# SuanShu, a Java numerical and statistical library

com.numericalmethod.suanshu.stats.pca

## Interface PCA

• All Known Implementing Classes:
PCAbyEigen, PCAbySVD

public interface PCA
Principal Component Analysis (PCA) is a mathematical procedure that uses an orthogonal transformation to convert a set of observations of possibly correlated variables into a set of values of uncorrelated variables called principal components. The number of principal components is less than or equal to the number of original variables. This transformation is defined in such a way that the first principal component has as high a variance as possible (that is, accounts for as much of the variability in the data as possible), and each succeeding component in turn has the highest variance possible under the constraint that it be orthogonal to (uncorrelated with) the preceding components.
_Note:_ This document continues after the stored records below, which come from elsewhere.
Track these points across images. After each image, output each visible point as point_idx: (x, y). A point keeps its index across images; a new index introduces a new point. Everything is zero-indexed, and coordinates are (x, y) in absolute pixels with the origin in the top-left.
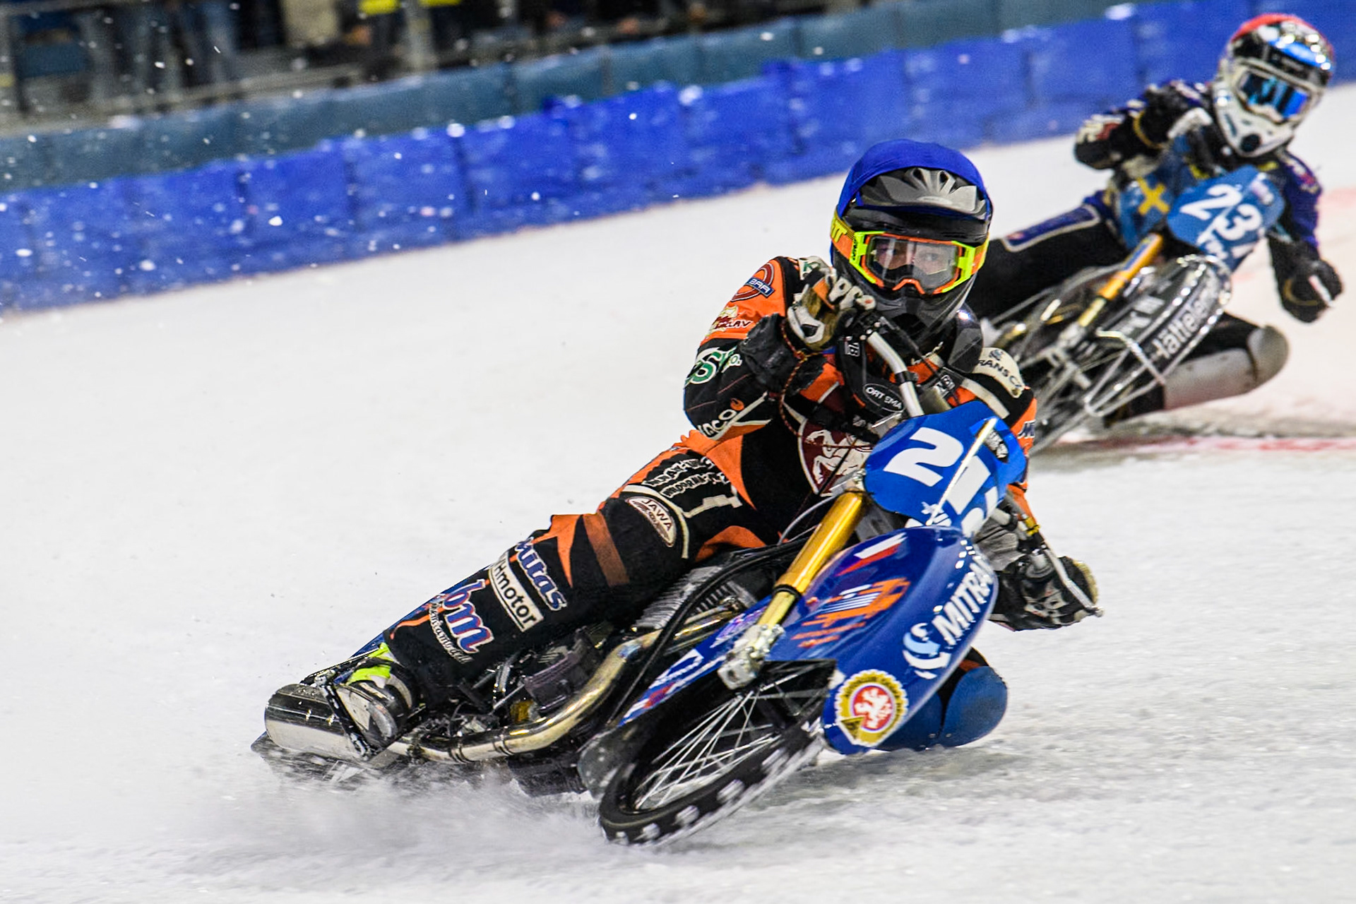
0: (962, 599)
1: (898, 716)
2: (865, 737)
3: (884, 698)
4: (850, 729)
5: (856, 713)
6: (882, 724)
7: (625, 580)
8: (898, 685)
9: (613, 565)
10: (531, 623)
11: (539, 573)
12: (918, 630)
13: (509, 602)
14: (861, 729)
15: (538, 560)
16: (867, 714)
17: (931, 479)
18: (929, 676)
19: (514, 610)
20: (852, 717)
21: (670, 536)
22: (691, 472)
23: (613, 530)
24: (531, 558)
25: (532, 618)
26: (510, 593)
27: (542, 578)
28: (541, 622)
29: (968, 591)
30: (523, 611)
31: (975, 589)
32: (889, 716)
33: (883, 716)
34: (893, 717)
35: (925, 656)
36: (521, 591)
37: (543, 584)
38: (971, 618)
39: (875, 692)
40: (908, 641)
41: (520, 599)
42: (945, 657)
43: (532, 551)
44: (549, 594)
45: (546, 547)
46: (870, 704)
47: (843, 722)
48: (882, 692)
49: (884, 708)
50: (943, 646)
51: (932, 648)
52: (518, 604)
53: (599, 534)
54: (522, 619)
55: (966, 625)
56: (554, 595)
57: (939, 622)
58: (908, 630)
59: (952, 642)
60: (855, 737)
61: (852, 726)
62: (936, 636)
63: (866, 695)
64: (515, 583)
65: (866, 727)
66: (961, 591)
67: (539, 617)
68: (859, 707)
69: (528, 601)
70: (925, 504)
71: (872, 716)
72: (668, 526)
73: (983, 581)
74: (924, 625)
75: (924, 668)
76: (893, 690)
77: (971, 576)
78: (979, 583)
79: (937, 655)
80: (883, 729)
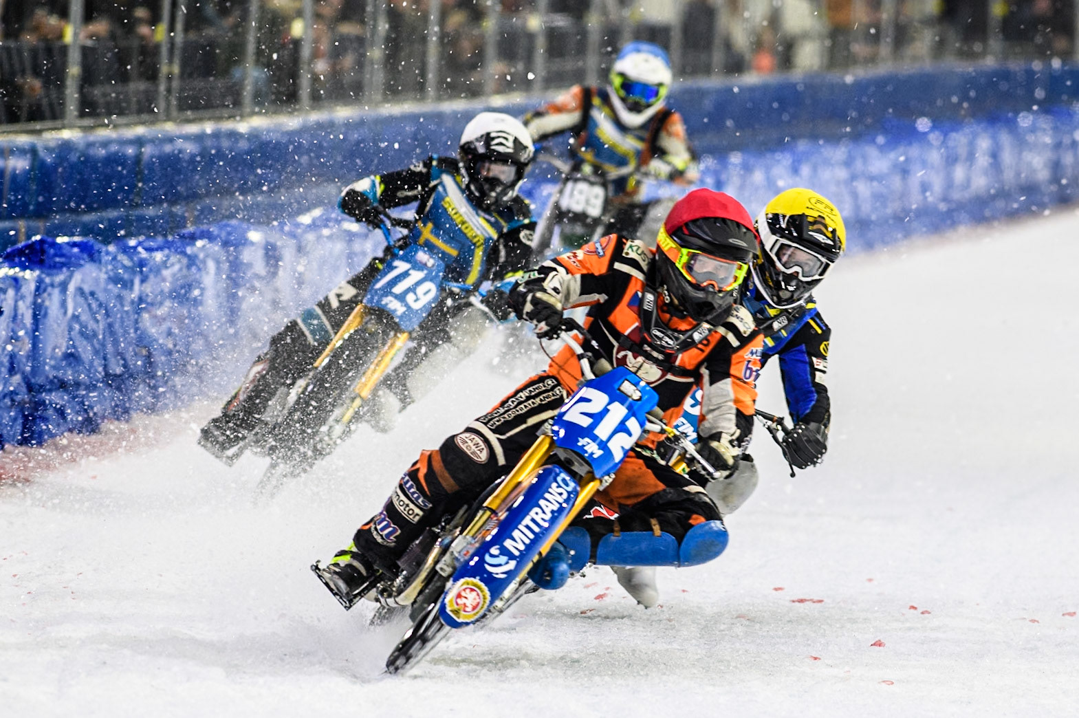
0: (527, 527)
1: (484, 602)
2: (466, 617)
3: (474, 593)
4: (455, 614)
5: (457, 604)
6: (474, 608)
7: (457, 488)
8: (482, 585)
9: (448, 483)
10: (417, 518)
11: (412, 490)
12: (494, 550)
13: (402, 508)
14: (462, 613)
15: (410, 483)
16: (465, 604)
17: (585, 422)
18: (503, 576)
19: (406, 512)
20: (456, 607)
21: (483, 456)
22: (528, 398)
23: (444, 461)
24: (408, 481)
25: (417, 515)
26: (401, 503)
27: (414, 493)
28: (423, 516)
29: (533, 520)
30: (411, 512)
32: (478, 603)
33: (474, 604)
34: (482, 603)
35: (500, 565)
36: (407, 501)
37: (416, 495)
38: (532, 536)
39: (468, 590)
40: (487, 558)
41: (408, 505)
42: (512, 564)
43: (407, 478)
44: (420, 501)
45: (413, 474)
46: (466, 598)
47: (451, 611)
48: (472, 590)
49: (475, 599)
50: (511, 557)
51: (503, 559)
52: (407, 509)
53: (438, 465)
54: (411, 517)
55: (527, 541)
56: (423, 501)
57: (508, 543)
58: (488, 551)
59: (517, 553)
60: (459, 618)
61: (456, 612)
62: (505, 552)
63: (463, 593)
64: (403, 497)
65: (465, 611)
66: (527, 521)
67: (421, 513)
68: (459, 601)
69: (412, 506)
70: (580, 439)
71: (468, 604)
72: (481, 451)
73: (548, 511)
74: (498, 547)
75: (498, 572)
76: (480, 588)
77: (536, 509)
78: (544, 512)
79: (507, 563)
80: (476, 611)
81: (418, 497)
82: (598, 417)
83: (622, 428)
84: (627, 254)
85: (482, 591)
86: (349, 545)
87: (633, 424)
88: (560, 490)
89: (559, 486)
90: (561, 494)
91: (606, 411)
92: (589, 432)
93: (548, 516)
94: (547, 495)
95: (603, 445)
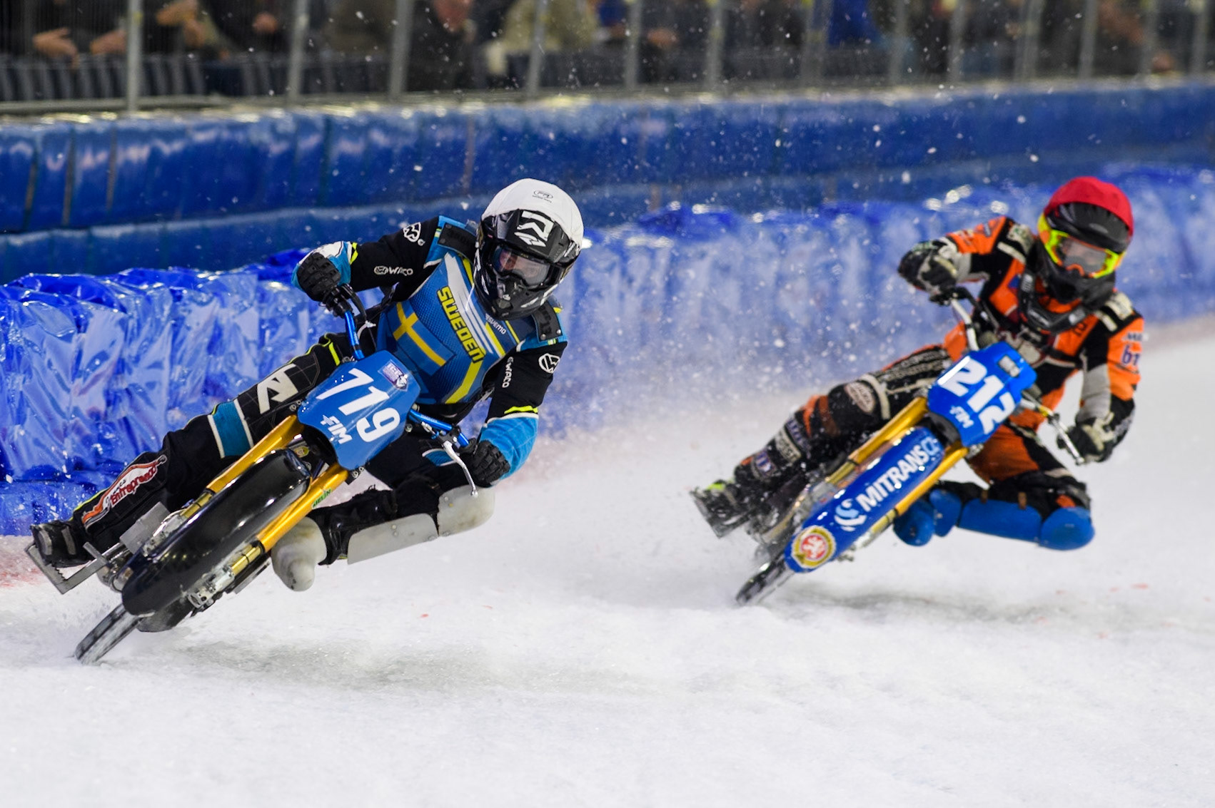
0: (882, 485)
1: (830, 551)
2: (808, 563)
3: (821, 542)
4: (799, 560)
5: (803, 550)
6: (819, 556)
7: (838, 434)
8: (830, 536)
10: (795, 459)
11: (796, 431)
12: (847, 504)
13: (783, 449)
14: (806, 559)
15: (795, 424)
16: (810, 551)
18: (852, 530)
19: (785, 452)
20: (800, 552)
21: (869, 407)
23: (831, 408)
25: (795, 456)
26: (783, 442)
27: (797, 434)
29: (889, 479)
30: (789, 452)
31: (894, 478)
32: (823, 552)
33: (820, 552)
34: (827, 551)
35: (849, 519)
36: (788, 441)
37: (798, 437)
38: (885, 494)
39: (815, 539)
40: (839, 510)
42: (862, 520)
46: (812, 545)
47: (796, 556)
48: (819, 539)
49: (820, 548)
50: (862, 512)
51: (854, 513)
55: (880, 500)
56: (804, 443)
59: (867, 509)
60: (802, 563)
61: (801, 557)
62: (856, 506)
63: (810, 541)
65: (809, 558)
66: (883, 479)
68: (805, 547)
70: (953, 408)
71: (813, 552)
72: (868, 402)
73: (906, 472)
74: (849, 500)
75: (848, 525)
76: (826, 537)
77: (894, 469)
78: (901, 473)
79: (857, 517)
80: (820, 559)
81: (798, 439)
82: (974, 388)
83: (995, 401)
84: (1012, 236)
85: (829, 541)
86: (729, 476)
87: (1007, 399)
88: (922, 453)
89: (922, 449)
90: (922, 457)
91: (981, 384)
92: (962, 401)
93: (905, 477)
94: (908, 457)
95: (974, 416)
Principal components are guaranteed to be independent only if the data set is jointly normally distributed.
• K. V. Mardia, J. T. Kent and J. M. Bibby, "Multivariate Analysis," London, Academic Press, 1979.
• W. N. Venables and B. D. Ripley, "Modern Applied Statistics with S," New York, Springer-Verlag, 2002.
• Wikipedia: Principal component analysis
• ### Method Summary

All Methods
Modifier and Type Method and Description
Vector cumulativeProportionVar()
Gets the cumulative proportion of overall variance explained by the principal components
Vector loading(int i)
Matrix loadings()
Vector mean()
Gets the sample means that were subtracted.
int nFactors()
Gets the number of variables in the original data.
int nObs()
Gets the number of observations in the original data; sample size.
Vector proportionVar()
Gets the proportion of overall variance explained by each of the principal components.
double proportionVar(int i)
Gets the proportion of overall variance explained by the i-th principal component.
Vector scale()
Gets the scalings applied to each variable.
Matrix scores()
Gets the scores of supplied data on the principal components.
double sdPrincipalComponent(int i)
Gets the standard deviation of the i-th principal component.
Vector sdPrincipalComponents()
Gets the standard deviations of the principal components (i.e., the square roots of the eigenvalues of the correlation (or covariance) matrix).
Matrix X()
Gets the (possibly centered and/or scaled) data matrix X used for the PCA.
• ### Method Detail

• #### nObs

int nObs()
Gets the number of observations in the original data; sample size.
Returns:
nObs, the number of observations in the original data
• #### nFactors

int nFactors()
Gets the number of variables in the original data.
Returns:
nFactors, the number of variables in the original data
• #### mean

Vector mean()
Gets the sample means that were subtracted.
Returns:
the sample means of each variable in the original data
• #### scale

Vector scale()
Gets the scalings applied to each variable.
Returns:
the scalings applied to each variable in the original data
• #### X

Matrix X()
Gets the (possibly centered and/or scaled) data matrix X used for the PCA.
Returns:
the (possibly centered and/or scaled) data matrix X
• #### sdPrincipalComponents

Vector sdPrincipalComponents()
Gets the standard deviations of the principal components (i.e., the square roots of the eigenvalues of the correlation (or covariance) matrix).
Returns:
the standard deviations of the principal components
• #### sdPrincipalComponent

double sdPrincipalComponent(int i)
Gets the standard deviation of the i-th principal component.
Parameters:
i - an index, counting from 1
Returns:
the standard deviation of the i-th principal component.

Matrix loadings()
Returns:

Vector loading(int i)
Parameters:
i - an index, counting from 1
Returns:
• #### proportionVar

Vector proportionVar()
Gets the proportion of overall variance explained by each of the principal components.
Returns:
the proportion of overall variance explained by each of the principal components
• #### proportionVar

double proportionVar(int i)
Gets the proportion of overall variance explained by the i-th principal component.
Parameters:
i - an index, counting from 1
Returns:
the proportion of overall variance explained by the i-th principal component
• #### cumulativeProportionVar

Vector cumulativeProportionVar()
Gets the cumulative proportion of overall variance explained by the principal components
Returns:
the cumulative proportion of overall variance explained by the principal components
• #### scores

Matrix scores()
Gets the scores of supplied data on the principal components. The signs of the columns of the scores are arbitrary.
Returns:
the scores of supplied data on the principal components